Thüringen prüft Alternativen zum Gefängnisneubau mit Sachsen

Ein gemeinsames Großprojekt sollte die Zusammenarbeit zwischen Thüringen und Sachsen stärken: Der Gefängnisneubau in Zwickau. Nun ist unklar, wann die Haftanstalt in Betrieb gehen kann. Doch die Zeit drängt.

Erfurt/Zwickau (dpa) – Die Thüringische Landesregierung prüft Alternativen zum gemeinsamen Gefängnisneubau mit dem Land Sachsen. Die vermutlich mehrjährige Verzögerung beim Bau der JVA in Zwickau mache dies notwendig, teilte das Justizministerium auf Anfrage der Deutschen Presse-Agentur in Erfurt mit. Es verwies dabei unter anderem darauf, dass nach dem Thüringer Justizvollzugsgesetz die Unterbringung von Gefangenen in Gemeinschaftszellen nur noch bis Ende 2024 zulässig ist. «Daher macht die wiederholte Verzögerung die Prüfung von Alternativen notwendig.»

Im Juni hatte Sachsens Finanzministerium bekanntgegeben, dass die Ausschreibung für die Hauptbauarbeiten des neuen Gefängnisses aufgehoben worden sei. Es sei kein wirtschaftlich vertretbares Angebot eingegangen. Laut Ministeriumssprecher Stephan Gößl sollte ein neues Vergabeverfahren vorbereitet werden. Das steht aber derzeit noch aus. «Da wir uns entschlossen haben, Arbeiten als Einzellose auszuschreiben, ist noch Vorplanung nötig», sagte Gößl. Deshalb könne momentan auch nicht seriös Auskunft über die zu erwartenden zeitlichen Abläufe gegeben werden.

Für Thüringen sollten im neuen Gefängnis 370 der insgesamt 820 Haftplätze vorgehalten werden. Nach der Schließung der Haftanstalt in Gera im vergangenen Jahr werden die Gefangenen derzeit auf die fünf noch vorhandenen Gefängnisse im Land verteilt. Dort entsprechen die Haftbedingungen aber nicht überall dem Standard, der erreicht werden soll. «Die Bedingungen in den Justizvollzugsanstalten sind darauf ausgerichtet, ein Klima zu schaffen, in dem die Umsetzung des gesetzlichen Sicherungs- und Resozialisierungsauftrags möglich wird», so der Sprecher des Justizministeriums, Oliver Will.

Dazu gehörten etwa die Einzelunterbringung der Gefangenen, ausreichende Arbeitsflächen und Unterrichtsräume, individuelle Behandlungsangebote und kulturelle Betätigungsmöglichkeiten. «Der Ausbau der Einzelunterbringung war auch einer der Aspekte, die für den gemeinsamen Neubau in Zwickau sprachen», erklärt Will.

Auch wenn es keine direkte Ausstiegsklausel aus dem über eine Laufzeit von 30 Jahren abgeschlossenen Staatsvertrag für das gemeinsame Gefängnis gibt, bleibt wohl ein Hintertürchen offen. Denn in dem Schriftstück heißt es, dass sich die Partner zu Nachverhandlungen verpflichten, «sofern sich während der Laufzeit dieses Staatsvertrags Änderungen tatsächlicher oder rechtlicher Art ergeben, die Auswirkungen auf die Vertragsdurchführung haben.»

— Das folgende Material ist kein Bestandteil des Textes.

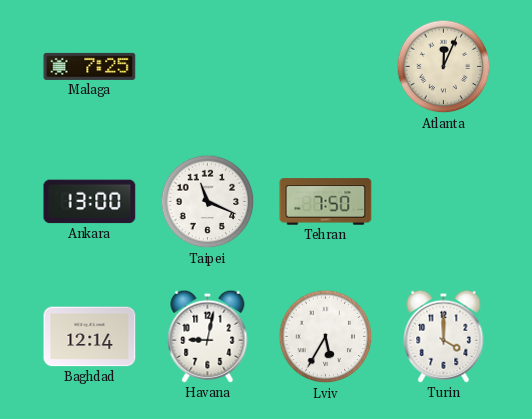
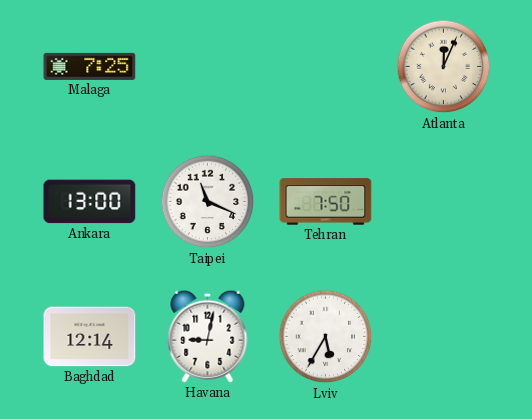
Turin: 4:00 -> none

Noch gibt es keine Entscheidung über einen möglichen eigenen Weg Thüringens in der Gefängnisfrage, doch langsam drängt die Zeit. Eigentlich hätte der Neubau in Zwickau bereits im kommenden Jahr eröffnen sollen. Nun ist fraglich, wann der Betrieb dort losgehen kann. Bei der Prüfung von Alternativen wurde laut Justizministerium auch das Angebot von Geras Oberbürgermeister Julian Vonarb (parteilos) «zur Kenntnis genommen und in die Prüfungen einbezogen.» Vonarb hatte vorgeschlagen, einen Standort in Gera für eine neue Thüringer Haftanstalt zu finden.